WHAT YOU SHOULD DO
The listing below is to be given again in full and word for word, without its images.

BEGIN DATA EXCERPTS

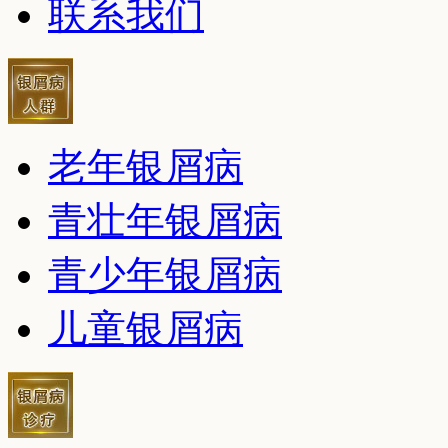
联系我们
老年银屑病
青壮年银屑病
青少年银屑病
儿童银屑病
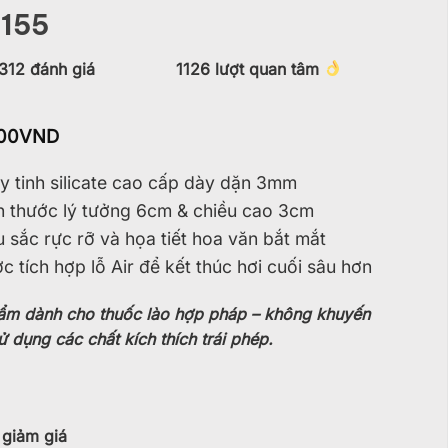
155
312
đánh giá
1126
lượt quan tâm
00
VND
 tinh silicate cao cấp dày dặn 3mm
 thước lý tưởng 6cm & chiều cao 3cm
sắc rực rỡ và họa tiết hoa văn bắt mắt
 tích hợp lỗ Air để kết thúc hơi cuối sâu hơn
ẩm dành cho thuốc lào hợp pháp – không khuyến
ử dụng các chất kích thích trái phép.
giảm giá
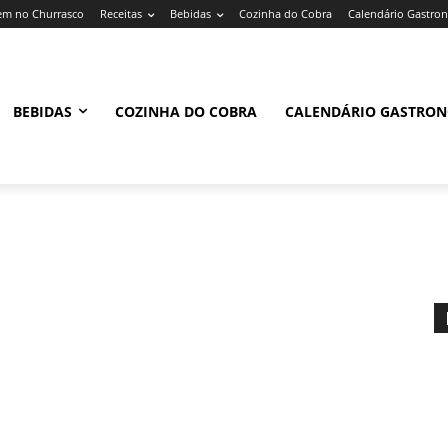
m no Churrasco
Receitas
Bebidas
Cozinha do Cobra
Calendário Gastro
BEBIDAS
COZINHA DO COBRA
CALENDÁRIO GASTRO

END DATA EXCERPTS

RESULT BELOW
联系我们
老年银屑病
青壮年银屑病
青少年银屑病
儿童银屑病
155
312
đánh giá
1126
lượt quan tâm
00
VND
 tinh silicate cao cấp dày dặn 3mm
 thước lý tưởng 6cm & chiều cao 3cm
sắc rực rỡ và họa tiết hoa văn bắt mắt
 tích hợp lỗ Air để kết thúc hơi cuối sâu hơn
ẩm dành cho thuốc lào hợp pháp – không khuyến
ử dụng các chất kích thích trái phép.
giảm giá
m no Churrasco
Receitas
Bebidas
Cozinha do Cobra
Calendário Gastro
BEBIDAS
COZINHA DO COBRA
CALENDÁRIO GASTRO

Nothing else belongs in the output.